──────── Source extract ────────
It is his title reveals that reveals the tragic parallel on Heaney’s mind – what unfolds on stage (‘What bloody man is that?’) recalls graphic images of Ulster’s sectarian violence and the proximity of murder during the ‘Troubles’ – the brash percussive sounds announcing the arrival of Orange parades (‘A drum, a drum!’) herald confrontation and hatred.

The dreadful irony is that actors tied to the text of a tragic play and sectarian bigots from one side of the sectarian divide or the other behave with script-like predictability (unbowed, on cue, and scripted from the start).

  • Marching Season: even though the Good Friday Peace agreement of 1998 was signed three years before Electric Light was published, the annual Marching Season remains the period during which sectarian tensions are at their highest and sporadic violence can ensue; the most important marches occur on or around 12th July to commemorate the Battle of the Boyne in 1690 in which forces loyal to the Protestant William of Orange defeated those who sided with the deposed Catholic monarch James II; thus the 12th July Orangemen marches are significant to the majority Protestant and Loyalist sections of the Northern Irish population and disdained by the minority Catholic and Nationalist community;
  • Drum: ‘Orange Drums, Tyrone, 1966’ of Heaney’s North collection (1975) paints the brash, dramatic caricature of a lambeg drummer prominent in a Protestant Unionist march during the Marching Season. Heaney allowed his emotional responses to the scene and what it represented to leak out; he felt that those engaged in the parades were deliberately incensing the Catholic communities by marching provocatively close to Catholic-majority areas;
  • Macbeth references: Act 1, ii: question posed by Duncan at the sight of a wounded captain and introducing the theme of blood symbolic of murder, brutality and guilt that foretells of his own death; Act 1, iii: drum announcing the arrival of Macbeth to the Witches; they will tell Macbeth and Banquo what the future holds;
  • prepossessed: biased, prejudiced, coloured;
  • unbowed; in thrall to no-one; under no-one’s ower;
  • on cue; at exactly the right moment in the script;
  • scripted: performing the set lines of a written text; by extension; forteseeable outcome of a narrative;

 

  • quartet in 2 sentences; line length based on 10 syllables; rhyme abab
  • assonat echoes: ‘blood…drum…come’/ ‘possess…know…Banquo’/ ‘heart…start’;
  • alliterative strands: [w] ‘what…what…wait…bowed’; bi-labial [p/b] ‘prepossessed…Banquo…Macbeth…unbowed…scripted’; sibilant [s] ‘scripted…start’; nasals [m/n]: ‘know…Banquo…come…unbowed… on…from’;

2 The Catechism

Heaney admitted to DOD that he suffered from a surfeit of Catholic training in childhood (‘formed my mind’). Part of the oral training aspect of his religious upbringing were the ingrained cues and responses of catechism (Q. and A. come back).
──────── Given records ────────
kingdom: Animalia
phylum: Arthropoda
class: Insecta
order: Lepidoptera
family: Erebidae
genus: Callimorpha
────────
## Required action 1
List every term that the commentary on Heaney defines in its glossary bullets.
## Required action 2
In the commentary on Heaney, what battle do the 12th July marches commemorate?
## Required action 3
Reproduce the stretch of the commentary on Heaney from "The dreadful irony" through "from the start).".

## Answer section 1
prepossessed
unbowed
on cue
scripted

## Answer section 2
The Battle of the Boyne in 1690.

## Answer section 3
The dreadful irony is that actors tied to the text of a tragic play and sectarian bigots from one side of the sectarian divide or the other behave with script-like predictability (unbowed, on cue, and scripted from the start).